Most household activities feel magnified now. One needs a drive to cook every meal. There are at least two of them to cook everyday. Drives too, need a constant kindling perhaps. Otherwise it is hard to keep at an activity where interest, rewards and similar self-gratifying outcomes do not apply. Today, domesticity is foregrounded. A groceries app has no delivery slots for the next two days. Vegetable hawkers can be heard in the lanes around. Supermarkets have changed their hours of operation, limiting it to one shift from early morning until noon.
A typical lockdown day now oscillates between the personal and the impersonal.
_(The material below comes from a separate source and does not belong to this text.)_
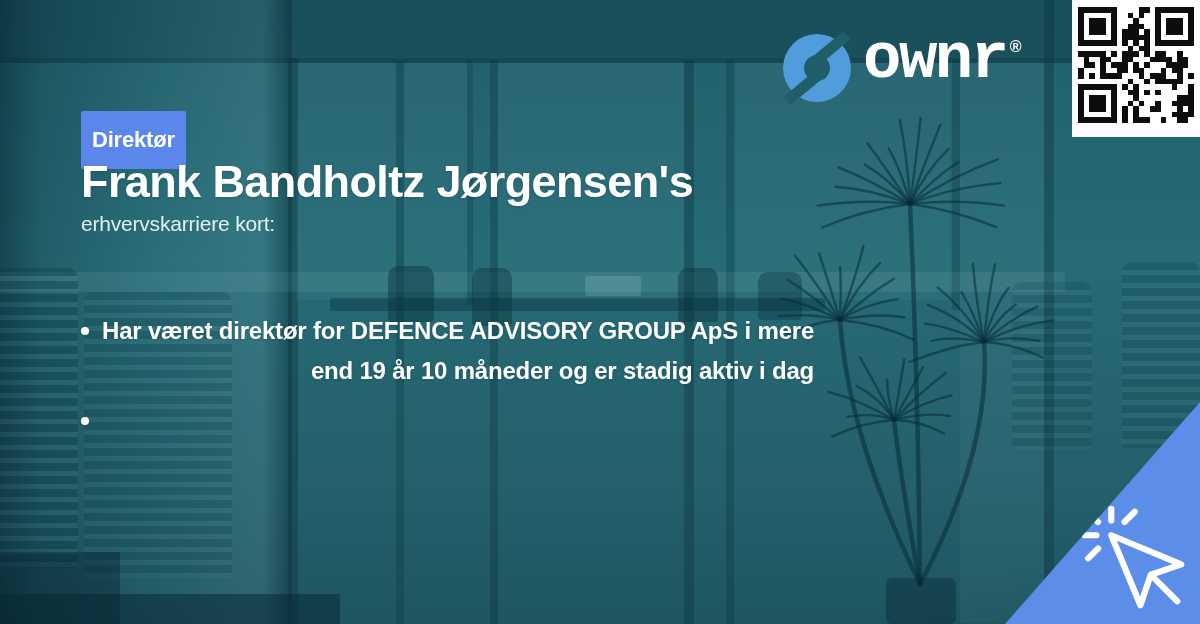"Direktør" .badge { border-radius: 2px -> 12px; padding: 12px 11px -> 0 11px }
It launches off from domestic work and thoughts into the local and global as the day progresses. By the evening, all the raging debates are known – is this a new normal, will things change, wil there be a new world order post-pandemic, how long should the lockdown be and what is the best exit strategy from the lockdown? Saturated with these, mind moves from these to poetry, fiction and podcasts. In a new podcast series, I heard George Saunders read a note that he wrote to his students when they found out that the school was shutting down.
(But) it also occurs to me that this is when the world needs our eyes and ears and minds. This has never happened before here. At least not since 1918. We are, and specially you are, the generation that is going to have to help us make sense of this and recover afterwards. What new forms might you invent to fictionalise events like this, where all of the drama happening in private essentially. Are you keeping records of the emails and texts you are getting, the thoughts you are having, the way your hearts and minds are reacting to this strange new way of looking. It is all important. Fifty years from now, people the age you are now won’t believe this ever happened or will do this sort of eyeroll that we all do when someone tells us about something crazy that happened in 1960.
The cliche of ‘bearing witness’ does hold meaning, I realize. For, during these days, I have relied heavily on diaries of people to understand human lives living through adversity and global shocks. The paralysis of life is near total which also affirms our vulnerability. Saunders adds in his letter that ‘It is only when we expect solidity, non-change that we get taken by surprise. And we always expect solidity no matter how well we know better.’ The year’s work plan has been rendered irrelevant now. As for the personal, it holds true that solidity was always expected only to be proved wrong, often.